◆ PASSAGE PROVIDED
►
- From: Philip Taylor <pjt47@cam.ac.uk>
- Date: Sat, 05 Sep 2009 13:00:31 +0100
- To: Shane McCarron <shane@aptest.com>
- CC: Mark Birbeck <mark.birbeck@webbackplane.com>, Manu Sporny <msporny@digitalbazaar.com>, HTML WG <public-html@w3.org>, RDFa Developers <public-rdf-in-xhtml-tf@w3.org>
Shane McCarron wrote:
> I would not object to providing examples of extraction algorithms as guidance.
> We already do this for CURIEs somewhere... But I do not think it is a good idea
> to normatively define code.
I agree the spec shouldn't normatively define code. When I said it
"needs to define the prefix mapping extraction algorithm in precise
detail" I was thinking of something much more abstract than real code,
though it should still be clear and unambiguous on all the relevant details.
Currently I don't see anything in the specs other than vague references
to the Namespaces in XML spec ("Since CURIE mappings are created by
authors via the XML namespace syntax [XMLNS] an RDFa processor MUST take
into account the hierarchical nature of prefix declarations" in
rdfa-syntax, "CURIE prefix mappings specified using xmlns: must be
processed using the rules specified in the [Namespaces in XML]
Recommendation" in HTML5+RDFa), and I want it to be clearer about
exactly which rules are applied and how they are adapted for non-XML
content, because otherwise I can produce lots of test cases where I
can't work out what the spec says the output must be. (I don't care how
an implementation computes the output, I just want to know what the
output is.)
◄
◆ DATASET RECORDS
►
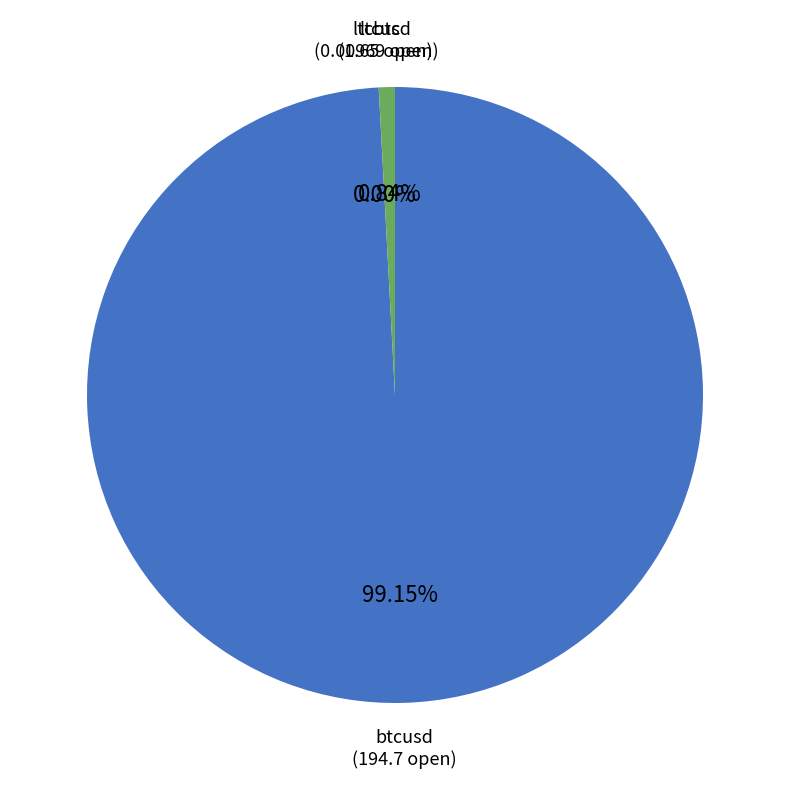

Is there a majority slice in this chart?

Yes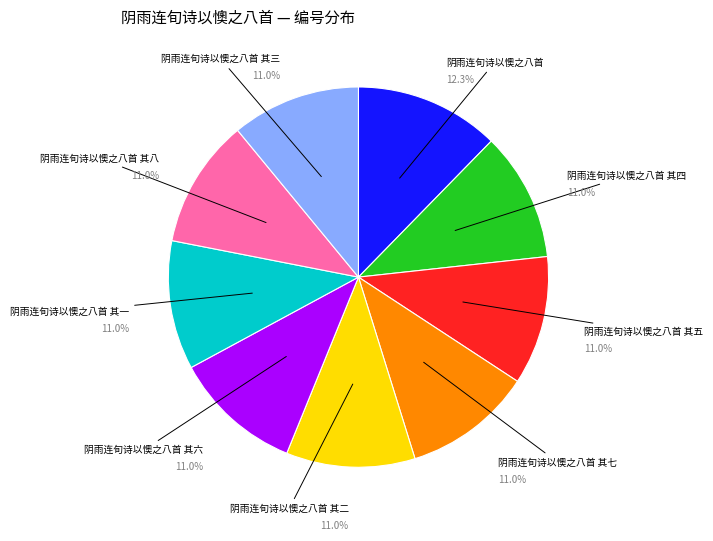

To the nearest percent, what is the difference between the largest and smallest slice percentages?

1%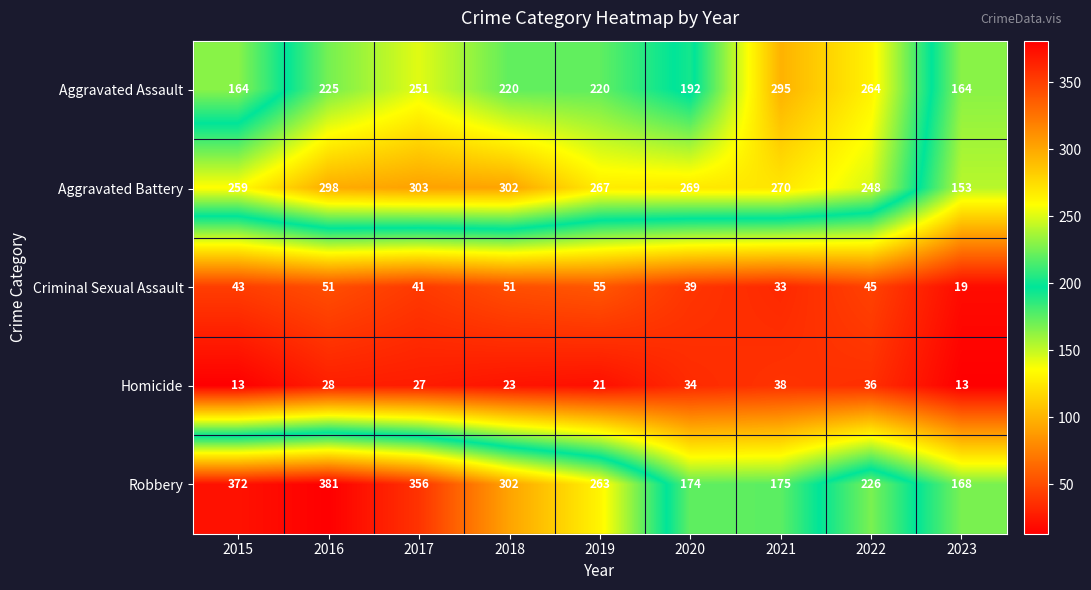

What is the difference between the highest and lowest values at 2021?

262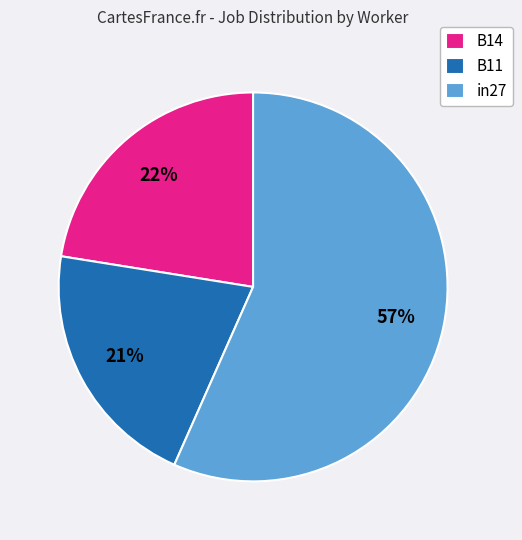

Do B14 and in27 together represent more than half of the pie?

Yes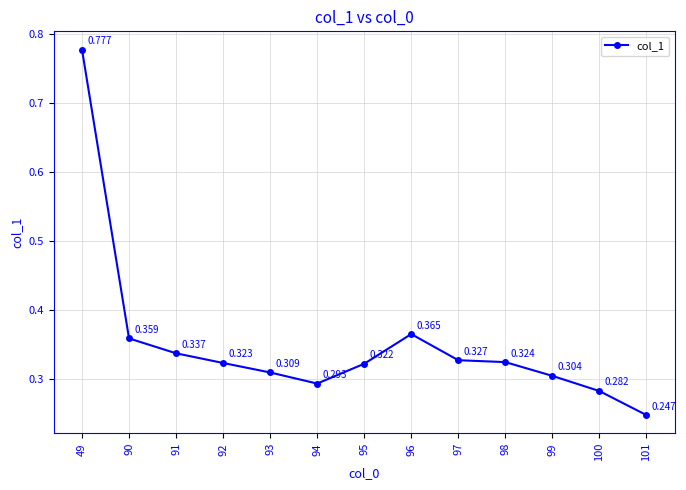

Is this an area chart (filled region under the line)?

No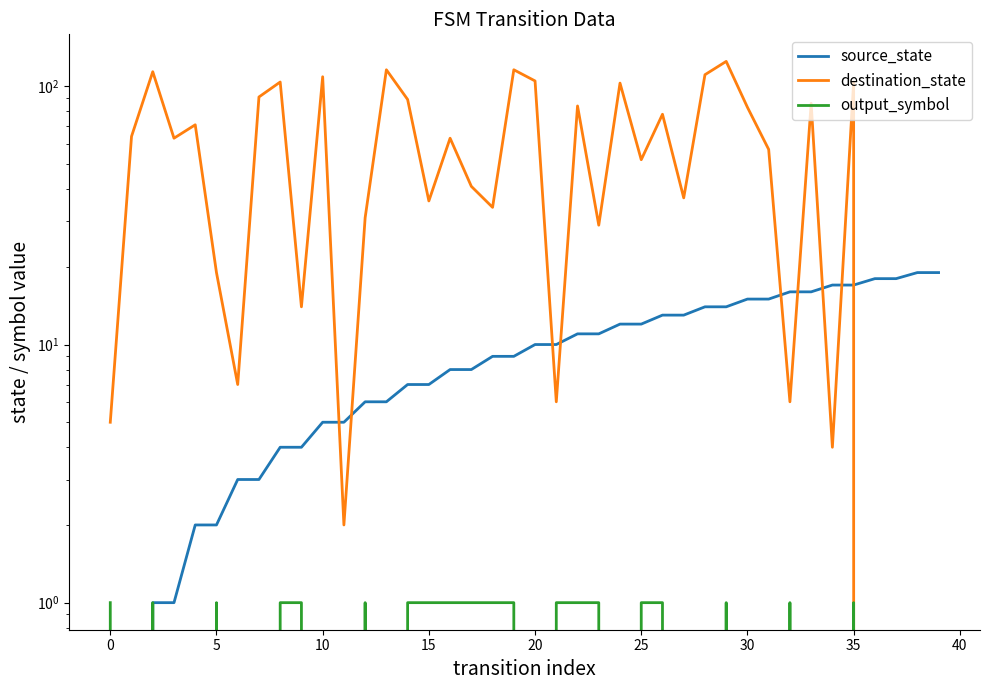

How many distinct data groups are displayed?

3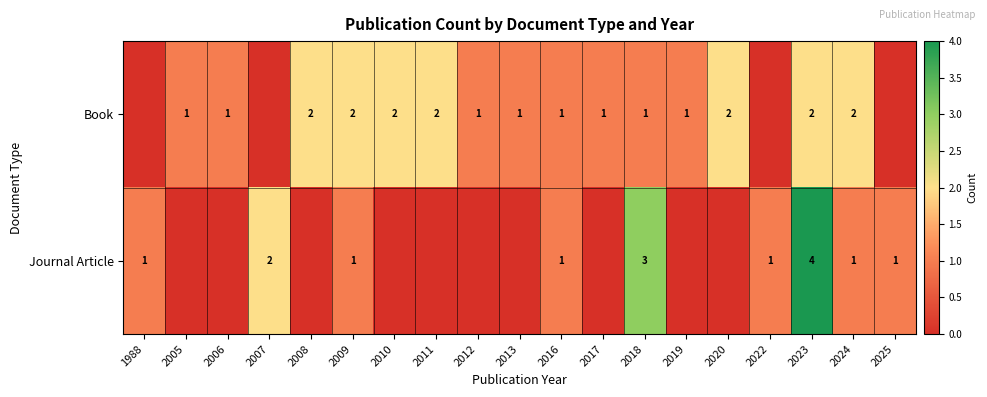

True or false: Journal Article has a value of 1 at 1988.

True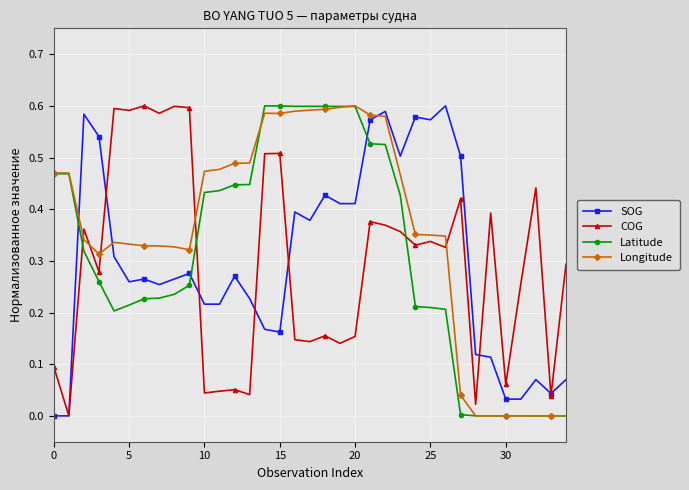

True or false: COG and Latitude cross at least once.

True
◄
◆ STUDY QUESTIONS
(a) Please return the part of the RDFa email from "Currently I don't" up to and including "output is.)".
(b) Condense the paragraph of the RDFa email starting "Currently I don't see anything in the specs" into a short bulleted list that keeps its main facts.

◆ ANSWERS TO THE EXERCISE
(a)
Currently I don't see anything in the specs other than vague references
to the Namespaces in XML spec ("Since CURIE mappings are created by
authors via the XML namespace syntax [XMLNS] an RDFa processor MUST take
into account the hierarchical nature of prefix declarations" in
rdfa-syntax, "CURIE prefix mappings specified using xmlns: must be
processed using the rules specified in the [Namespaces in XML]
Recommendation" in HTML5+RDFa), and I want it to be clearer about
exactly which rules are applied and how they are adapted for non-XML
content, because otherwise I can produce lots of test cases where I
can't work out what the spec says the output must be. (I don't care how
an implementation computes the output, I just want to know what the
output is.)

(b)
- The specs offer only vague references to the Namespaces in XML spec.
- rdfa-syntax says that because authors create CURIE mappings via the XML namespace syntax, an RDFa processor MUST take into account the hierarchical nature of prefix declarations.
- HTML5+RDFa says CURIE prefix mappings specified using xmlns: must be processed using the rules in the Namespaces in XML Recommendation.
- The writer wants the specs to state exactly which rules apply and how they are adapted for non-XML content.
- Otherwise, many test cases can be produced whose required output the spec does not make clear.
- The writer cares what the output is, not how an implementation computes it.